Unique Damage Suits.
            Soon aeroplanes became so common in France that the farmers of that country began to consider them a nuisance and several entered suit for damages, claiming that their crops had been destroyed by the machines alighting on their land. Then, too, they claimed that colts had been ruined by being frightened by the noise of the motor, that the animals are never able to overcome the fright and cannot be used for driving horses. Chickens and ducks they declared died from fright when the big machines “swooped” down over the barnyards. Some of the French farmers contend that property in soil carries with it property of the air above it and the earth beneath. These cases are still pending in the French Courts.
            During the last two years great progress has been made in aviation, and at present nearly 3,000 persons hold Aviator’s Licenses. France has the greatest number, Great Britain is second, Germany third and the United States fourth. In fancy flying France leads, for the average French aviator seems to be able to do almost anything, including looping-the-loop and flying upside down. This was accomplished first by Adolph Pegond, and later our own Lincoln Beachy did the same thing while flying in California.
Curious Accidents.

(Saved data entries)
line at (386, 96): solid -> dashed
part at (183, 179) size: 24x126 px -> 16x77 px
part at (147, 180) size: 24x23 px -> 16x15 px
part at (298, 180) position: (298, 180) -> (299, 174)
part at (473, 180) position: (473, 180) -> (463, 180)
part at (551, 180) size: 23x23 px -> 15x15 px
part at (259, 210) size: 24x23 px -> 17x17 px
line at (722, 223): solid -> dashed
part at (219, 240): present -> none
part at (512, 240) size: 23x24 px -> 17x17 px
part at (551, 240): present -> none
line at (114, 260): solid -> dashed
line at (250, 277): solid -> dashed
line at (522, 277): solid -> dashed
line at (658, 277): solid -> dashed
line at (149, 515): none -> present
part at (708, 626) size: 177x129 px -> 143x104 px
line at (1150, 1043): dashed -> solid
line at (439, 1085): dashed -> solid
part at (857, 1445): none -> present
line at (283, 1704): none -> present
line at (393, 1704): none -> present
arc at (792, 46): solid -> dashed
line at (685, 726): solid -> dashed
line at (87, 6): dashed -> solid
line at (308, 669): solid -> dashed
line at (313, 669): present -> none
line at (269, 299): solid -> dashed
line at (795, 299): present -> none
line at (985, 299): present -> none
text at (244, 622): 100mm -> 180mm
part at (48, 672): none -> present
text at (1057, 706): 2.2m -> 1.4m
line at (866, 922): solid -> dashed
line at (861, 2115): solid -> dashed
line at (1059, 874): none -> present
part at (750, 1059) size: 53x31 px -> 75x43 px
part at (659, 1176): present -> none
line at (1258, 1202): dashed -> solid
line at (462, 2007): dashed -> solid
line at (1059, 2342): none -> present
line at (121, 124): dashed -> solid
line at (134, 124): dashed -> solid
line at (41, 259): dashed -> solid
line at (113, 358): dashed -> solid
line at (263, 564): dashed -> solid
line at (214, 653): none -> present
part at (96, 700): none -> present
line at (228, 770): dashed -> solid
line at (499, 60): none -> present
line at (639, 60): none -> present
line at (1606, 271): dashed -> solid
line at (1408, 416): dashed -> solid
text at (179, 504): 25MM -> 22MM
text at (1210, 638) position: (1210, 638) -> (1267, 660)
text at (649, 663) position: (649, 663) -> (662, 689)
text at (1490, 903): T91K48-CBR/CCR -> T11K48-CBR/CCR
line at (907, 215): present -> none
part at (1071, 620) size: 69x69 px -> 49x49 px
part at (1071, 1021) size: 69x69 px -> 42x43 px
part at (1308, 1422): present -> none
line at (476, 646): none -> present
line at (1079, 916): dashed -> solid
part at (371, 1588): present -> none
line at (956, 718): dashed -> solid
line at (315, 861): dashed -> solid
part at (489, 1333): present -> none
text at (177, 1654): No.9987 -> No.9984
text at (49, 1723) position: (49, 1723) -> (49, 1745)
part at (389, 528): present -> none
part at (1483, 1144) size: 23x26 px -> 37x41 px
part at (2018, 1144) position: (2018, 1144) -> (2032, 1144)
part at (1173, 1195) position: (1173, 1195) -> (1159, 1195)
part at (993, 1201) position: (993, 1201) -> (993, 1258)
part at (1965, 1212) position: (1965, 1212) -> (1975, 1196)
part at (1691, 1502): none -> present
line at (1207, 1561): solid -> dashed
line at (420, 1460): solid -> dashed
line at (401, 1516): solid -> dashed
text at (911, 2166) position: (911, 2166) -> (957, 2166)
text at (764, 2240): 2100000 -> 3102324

• [Exercise directions]: Please reproduce the aviation passage from "Soon aeroplanes became" up to and including "the French Courts.", substituting "foals" for "colts".

• [Response]:
Soon aeroplanes became so common in France that the farmers of that country began to consider them a nuisance and several entered suit for damages, claiming that their crops had been destroyed by the machines alighting on their land. Then, too, they claimed that foals had been ruined by being frightened by the noise of the motor, that the animals are never able to overcome the fright and cannot be used for driving horses. Chickens and ducks they declared died from fright when the big machines “swooped” down over the barnyards. Some of the French farmers contend that property in soil carries with it property of the air above it and the earth beneath. These cases are still pending in the French Courts.